Since the objective of the model is to predict the number of loans which are going to default, we will focus on **Sensitivity** rather than accuracy of the model. To compare sensitivity and specificity, we will use ROC values of different model to check.

Based on above table, we can observe that **Gradient Boosting** has the highest ROC value and hence, we will select Gradient Boosting as our model for prediction.


Due to default threshold value of the model being 0.5 for dividing the predicted probabilities into Default or Not Default, we are getting such a low Sensitivity value.

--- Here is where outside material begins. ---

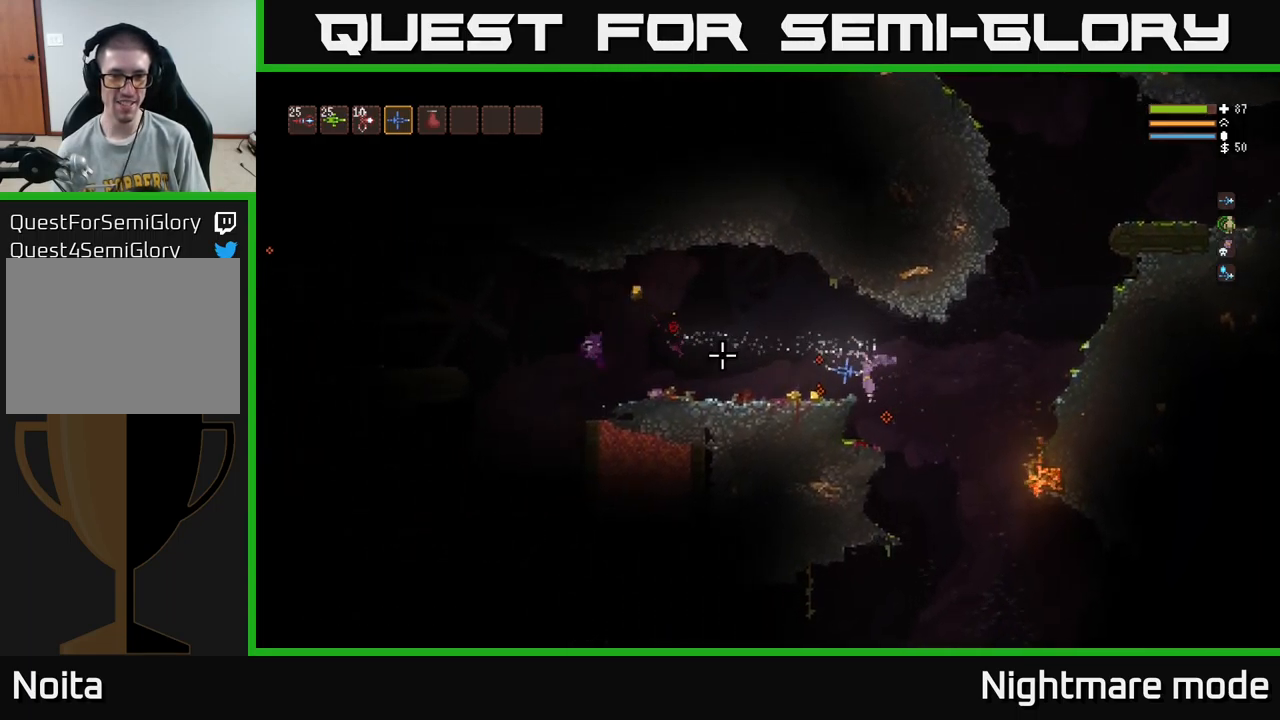
{"buttons": [], "left_stick": "left", "right_stick": "left", "events": [[150, "L2", "up"], [300, "left_stick", "center"], [367, "left_stick", "left"]]}
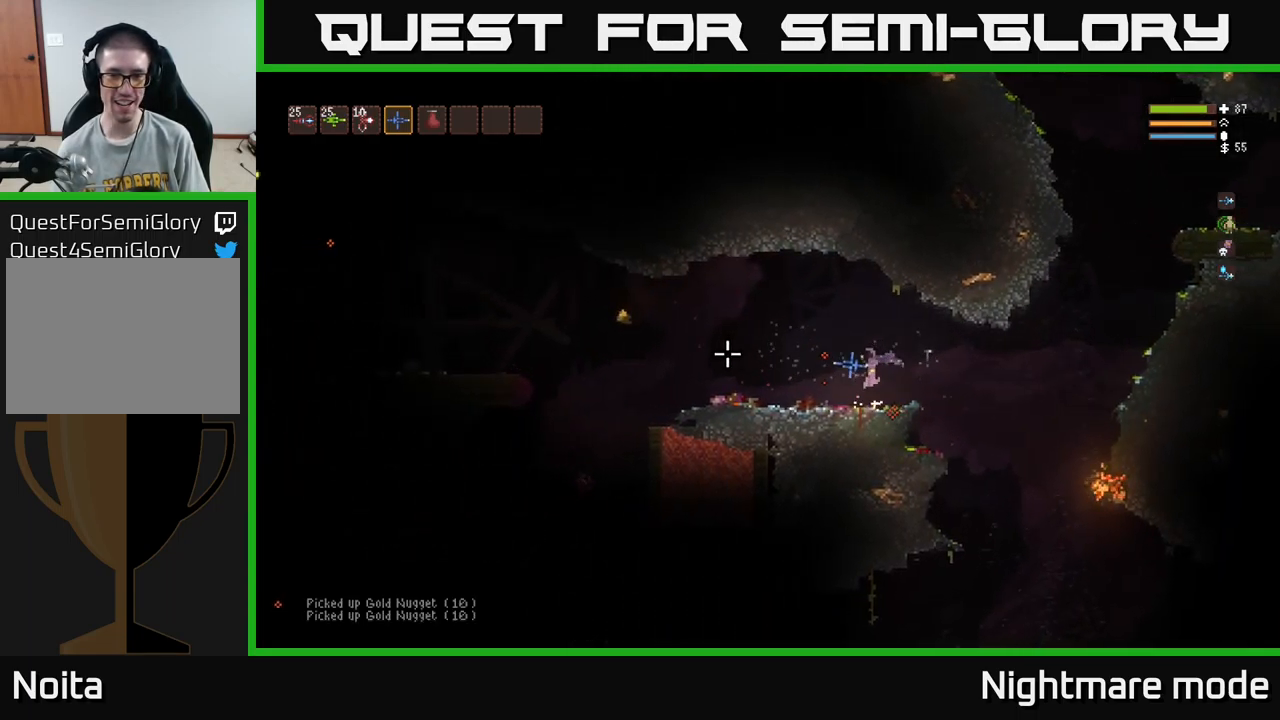
{"buttons": [], "left_stick": "left", "right_stick": "left", "events": [[83, "left_stick", "center"], [150, "left_stick", "right"], [217, "L2", "down"], [250, "left_stick", "left"], [383, "L2", "up"]]}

To get optimal Sensitivity value, we will plot Sensitivty and Specificty for different threshold values.

In [None]:
# Gradient Boosting is best

from sklearn.ensemble import GradientBoostingClassifier
clf = GradientBoostingClassifier(random_state=100)
clf.fit(X_train, y_train)

In [None]:
#Checking optimal threshold value to get decent sensitivity value

from sklearn.metrics import roc_curve

y_pred_prob = clf.predict_proba(X_test)[:,1]
fpr, tpr, thresholds = roc_curve(y_test, y_pred_prob)
plt.plot(thresholds, tpr, label='Sensitivty')
plt.xlabel('Thresholds')
plt.ylabel('Rate')
plt.plot(thresholds, 1-fpr, label='Specificity')
plt.title('Gradient Boosting ROC Curve')
plt.axvline(0.23, c='black', ls='dashed') # trail and error
plt.xlim(0,1)
plt.legend()
plt.show()

We need to get threshold value for which we can get high Sensitivity value but at the same time we cannot compromise with Sepecitivty value also. From above graph, it is evident that Sensitivity is a downward sloping curve whereas Specificity is a upward sloping curve and at the intersection point, we can get highest value of Sensitivty and specificity simulatneously.

Hence, at **threshold = 0.23**, the two curve interects and hence we will select 0.23 as threshold value for deciding if a loan is going to default or not.

In [None]:
#As per the graph at Threshold 0.23, we get maximum Sensitivity and Specificity
y_pred= (clf.predict_proba(X_test)[:,1]>=0.23).astype(int)
cm_final = confusion_matrix(y_pred,y_test)
cm_final

In [None]:
#accuracy = (TN+TP)/(ALL)
accuracy_final = (cm_final[0,0]+cm_final[1,1])/(cm_final[0,0]+cm_final[0,1]+cm_final[1,0]+cm_final[1,1])
print("accuracy" ,accuracy_final)
#sensitivity(TPR) = (TP)/(TP+FN)
sensitivity_final = (cm_final[1,1])/(cm_final[0,1]+cm_final[1,1])
print("sensitivity" ,sensitivity_final)
#Specificity(TNR) = (TN)/(TN+FP)
Specificity_final = (cm_final[0,0])/(cm_final[0,0]+cm_final[1,0])
print("Specificity" ,Specificity_final)
#FPR = (FP)/(FP+TN)
FPR_final = (cm_final[1,0])/(cm_final[0,0]+cm_final[1,0])
print("FPR" ,FPR_final)

From above values, we can observe that accuracy of the model may have gone down but the model is giving very good sensitivty as well as specificty values.